Frequent Subgraph Mining

After generating multiple process graphs with the Process Mining module, the resulting graphs can be processed using Frequent Subgraph Mining to extract patterns. To generate the frequent sub-graphs (the patterns), the following code can be used.

Collaboration Instance Subgraph Mining

Only for patterns created by the Collaboration Process Instance Miner.

tbd…

gSpan (Exact Frequent Subgraph Mining)

The gSpan algorithm is used. This package requires the gSpan Java implementation.
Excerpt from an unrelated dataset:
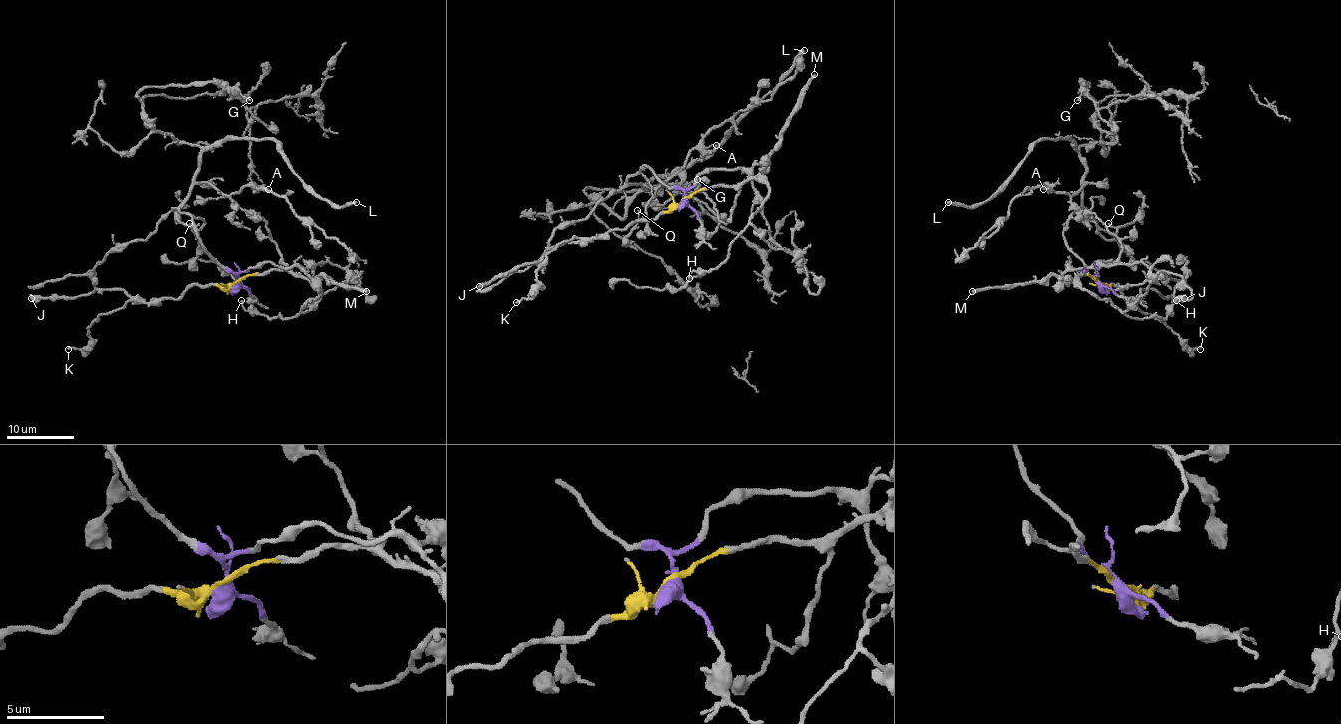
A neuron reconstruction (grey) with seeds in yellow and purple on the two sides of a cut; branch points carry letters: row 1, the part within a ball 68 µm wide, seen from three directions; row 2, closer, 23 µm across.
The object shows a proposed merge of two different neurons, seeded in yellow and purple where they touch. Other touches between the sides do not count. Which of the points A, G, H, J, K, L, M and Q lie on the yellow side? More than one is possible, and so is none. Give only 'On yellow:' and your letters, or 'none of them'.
On yellow: H, J, K, M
from collaboration_detection.datastructures import GraphCollection
from collaboration_detection.subgraph_mining import gspan

# 1. create a graph collection (import or by mining new graphs)
g_c = GraphCollection().load("graphs.db")
# 2. Execute the gspan algorithm
gspan(
    data=g_c,
    min_node=3,
    max_node=10,
    sup=20,
    remove_data_graphs=True
)
# 3. All sub-graphs are now stored in the graph collection
g_c.graphs.items()

Relaxed Frequent Subgraph Mining

For a more fuzzy finding of patterns, a relaxed algorithm can be called:

from collaboration_detection.datastructures import GraphCollection
from collaboration_detection.subgraph_mining import rfsm

# 1. create a graph collection (import or by mining new graphs)
g_c = GraphCollection().load("graphs.db")
# 2. Execute the rfsm algorithm
g_c = rfsm(
    g_c,
    min_node=3,
    max_node=10,
    support=20
)
# 3. All sub-graphs are now stored in the graph collection
g_c.graphs.items()